JIT’s main philosophy is to eliminate waste - wasted inventory, wasted stock and wasted time. By creating and deliverying products quickly when consumers request them excess inventory is eliminated, customers receive their orders quicker and the manufacturer doesn’t need to keep a large inventory of stock parts.
Below are just a few examples of successful JIT implementations.
Toyota is considered by many to be the poster child for JIT success. The Toyota production strategy is highlighted by the fact that raw materials are not brought to the production floor until an order is received and this product is ready to be built. No parts are allowed at a node unless they are required for the next node, or they are part of an assembly for the next node. This philosophy has allowed Toyota to keep a minimum amount of inventory which means lower costs. This also means that Toyota can adapt quickly to changes in demand without having to worry about disposing of expensive inventory.

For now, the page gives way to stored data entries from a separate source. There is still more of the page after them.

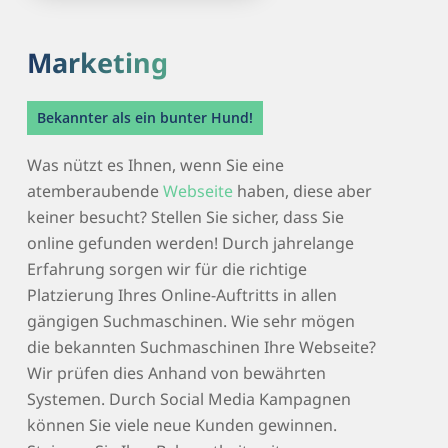
Marketing
Bekannter als ein bunter Hund!
Was nützt es Ihnen, wenn Sie eine
atemberaubende
Webseite
haben, diese aber
keiner besucht? Stellen Sie sicher, dass Sie
online gefunden werden! Durch jahrelange
Erfahrung sorgen wir für die richtige
Platzierung Ihres Online-Auftritts in allen
gängigen Suchmaschinen. Wie sehr mögen
die bekannten Suchmaschinen Ihre Webseite?
Wir prüfen dies Anhand von bewährten
Systemen. Durch Social Media Kampagnen
können Sie viele neue Kunden gewinnen.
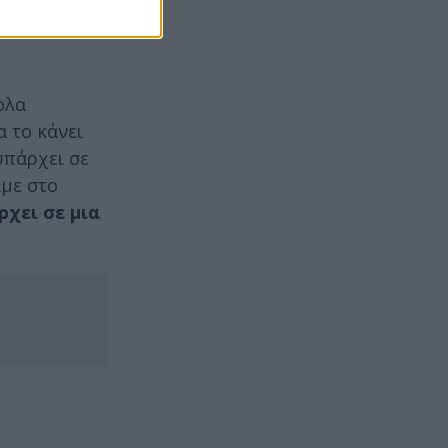
ρονιά με τα
ολα
α το κάνει
 υπάρχει σε
άμε στο
ρχει σε μια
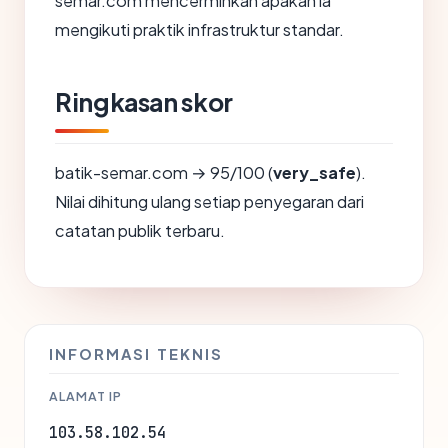
semar.com mencerminkan apakah ia
mengikuti praktik infrastruktur standar.
Ringkasan skor
batik-semar.com → 95/100 (
very_safe
).
Nilai dihitung ulang setiap penyegaran dari
catatan publik terbaru.
INFORMASI TEKNIS
ALAMAT IP
103.58.102.54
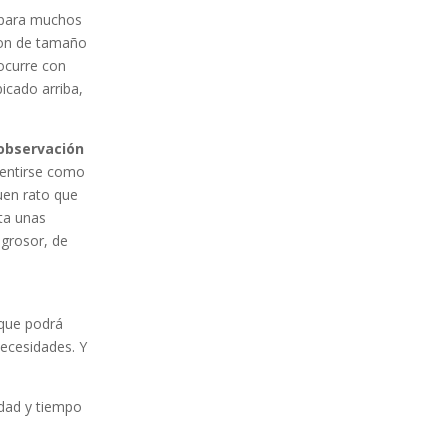
 para muchos
son de tamaño
ocurre con
icado arriba,
 observación
 sentirse como
uen rato que
ta unas
grosor, de
rque podrá
 necesidades. Y
idad y tiempo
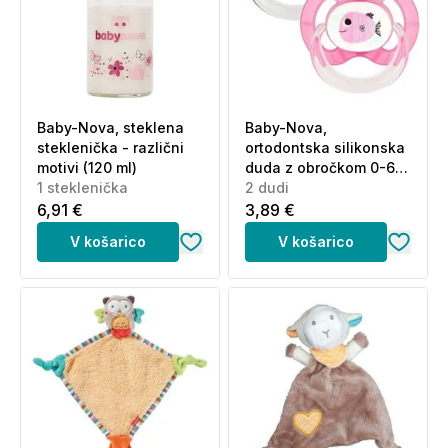
Baby-Nova, steklena
Baby-Nova,
steklenička - različni
ortodontska silikonska
motivi (120 ml)
duda z obročkom 0-6 m
1 steklenička
(2 dudi)
2 dudi
6,91 €
3,89 €
V košarico
V košarico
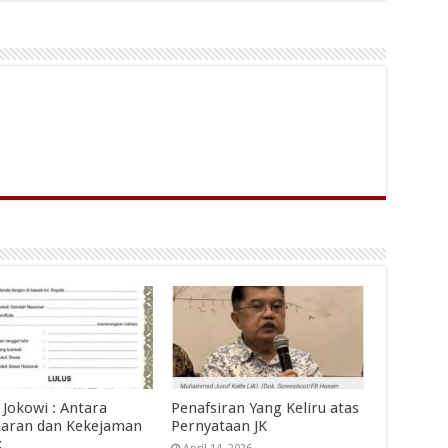
 Jokowi : Antara
Penafsiran Yang Keliru atas
aran dan Kekejaman
Pernyataan JK
k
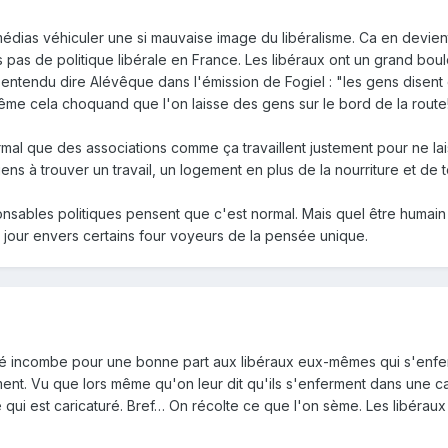
 médias véhiculer une si mauvaise image du libéralisme. Ca en devi
pas de politique libérale en France. Les libéraux ont un grand boulot
re entendu dire Alévêque dans l'émission de Fogiel : "les gens disen
même cela choquand que l'on laisse des gens sur le bord de la route
 normal que des associations comme ça travaillent justement pour ne l
gens à trouver un travail, un logement en plus de la nourriture et de to
esponsables politiques pensent que c'est normal. Mais quel être huma
jour envers certains four voyeurs de la pensée unique.
lité incombe pour une bonne part aux libéraux eux-mêmes qui s'enfer
nt. Vu que lors même qu'on leur dit qu'ils s'enferment dans une car
re qui est caricaturé. Bref… On récolte ce que l'on sème. Les libéra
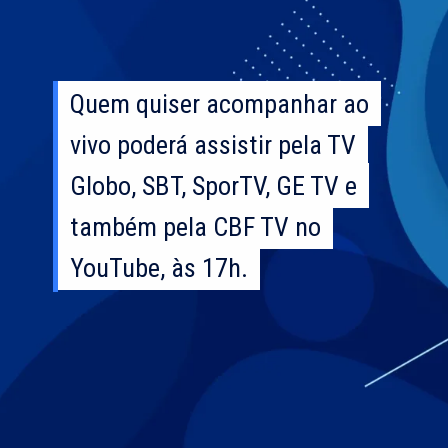
Quem quiser acompanhar ao
Quem quiser acompanhar ao
vivo poderá assistir pela TV
vivo poderá assistir pela TV
Globo, SBT, SporTV, GE TV e
Globo, SBT, SporTV, GE TV e
também pela CBF TV no
também pela CBF TV no
YouTube, às 17h.
YouTube, às 17h.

Important Factors to Toyota Success:
- Small amounts of raw material inventory must be kept at each node in production, so that production can take place for any product. These parts are then replenished when they are used.
- Accuracy of forecasting is important so the correct amount of raw materials can be stocked.
Dell has also leveraged JIT principles to make its manufacturing process a success. Dell’s approach to JIT is different in that they leverage their suppliers to achieve the JIT goal. They are also unique in that Dell is able to provide exceptionally short lead times to their customers, by forcing their suppliers to carry inventory instead of carrying it themselves and then demanding (and receiving) short lead times on components so that products can be simply assembled by Dell quickly and then shipped to the customer.
Important Factors to Dell’s Success:
- Dependable suppliers with the ability to meet Dell’s demanding lead time requirements.
- A seamless system that allows Dell to transmit its component requirements so that they will arrive at Dell in time to fulfill its lead times.
- A willingness of suppliers to keep inventory on hand allowing Dell to be free of this responsibility.
Harley Davidson’s use of JIT is mostly characterized by its transformation in the late World War 2 era from an inefficient manufacturer that solved all of its problems with extra inventory to a nimble manufacturer able to meet demand and provide short lead times.
Results of Harley Davidson’s JIT Implementation:
- Inventory levels decreased 75 percent.
- Increased productivity.
Harley Davidson’s success with the implementation of JIT had a lot to do with the fact that when JIT was put into practice, process problems could no longer be hidden by costly inventory that helped to meet ship dates. The inefficiencies in the processes were quickly identified and solved.